The reality for girls in Somalia has been particularly grim over the past few months as there has been a frightening chain of confirmed deaths of young girls resulting from FGM/C, and numerous others still fighting for their lives in hospitals- robbing them of their right to a healthy and dignified childhood.
On 17th September 2018, 10-year-old Mumtaz Qorane lost her young life to complications from FGM/C, making her the third female child to die of the practice that week. Two sisters, Asiya Farah Abdi Warsame (10yrs) and Khadija Farah Abdi Warsame (11yrs) had died two days earlier, from excessive bleeding after they were cut in a remote village of Arawda, Somalia.
Several hospitals in Goldogob and Beletweyne are awash with young girls, from ages as young as four, clinging to their lives and battling the excruciating pain, physical and psychological, brought on by FGM.
Despite all efforts by the government (Article 15(4) & 29(2) of the 2012 Constitution of Somalia) and other civil society organizations to combat the practice, it is still strongly woven into the fabric of Somali culture. The Horn of Africa has the highest prevalence of FGM in its most severe forms. Types I and II generally account for 80-85% of FGM cases, while overall more than 90% of girls aged 4-11 undergo genital mutilation across the Somali region.
“FGM/C violates the rights to health, security and physical integrity of the girls as well as the right to be free from inhuman or degrading treatment, torture and cruelty, and the right to life when the procedure results in death,” says Fadwo Hassan, Chair lady Women and Child Cluster, a SIHA Network member.
As SIHA, we are of the view that Female Genital Mutilation is an ancient tradition. There is no evidence from religious sources that prove that it is an obligation. According to the Regional Director of SIHA Network – Ms. Hala Al-Karib, the persistence of FGM is directly linked to the rise of women’s subordination as a result of the spread of extremist and repressive political Islam which continues to gain its legitimacy across traditional communities through the monopolization of women’s bodies and the suppression of women engaged in the public sphere.
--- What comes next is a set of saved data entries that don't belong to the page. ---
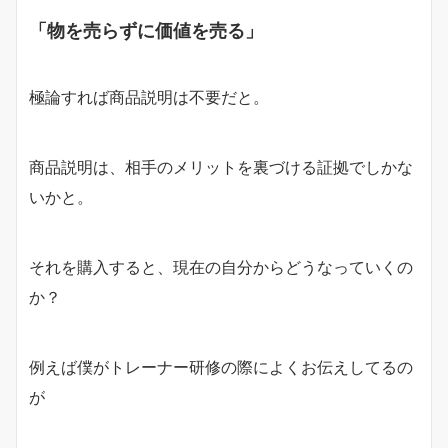
「物を売らずに価値を売る」
極論すれば商品説明は不要だと。
商品説明は、相手のメリットを裏づける証拠でしかな
いかと。
それを購入すると、現在の自分からどうなっていくの
か？
例えば僕がトレーナー研修の際によくお伝えしてるの
が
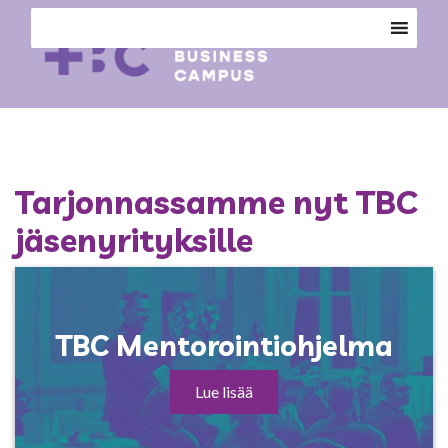
Tarjonnassamme nyt TBC
jäsenyrityksille
TBC Mentorointiohjelma
Lue lisää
As SIHA, we call on FGM activists to continue fighting for a society that is free of FGM.
Call to Action:
SIHA strongly urges the Somali government to quicken its steps in passing the drafted National Female Genital Mutilation Bill (2016), “a law to prevent, prohibit, and punish female genital mutilation offences and for connected purposes.”
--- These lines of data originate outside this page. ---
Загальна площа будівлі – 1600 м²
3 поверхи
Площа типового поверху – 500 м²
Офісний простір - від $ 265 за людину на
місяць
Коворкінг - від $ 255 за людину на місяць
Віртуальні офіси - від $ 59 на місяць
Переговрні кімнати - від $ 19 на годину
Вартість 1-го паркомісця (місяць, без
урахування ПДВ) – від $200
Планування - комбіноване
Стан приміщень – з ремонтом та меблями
SIHA continues to urge the government of Somalia to adopt and integrate the Sexual Offences Bill (Anti-Rape law) into an effective civil law. These steps will empower women and girls, and largely contribute to ending all forms of FGM.
We continue to urge the government of Somalia to take steps towards criminalizing all forms of violence against women and girls and invest in empowering women at the grassroots.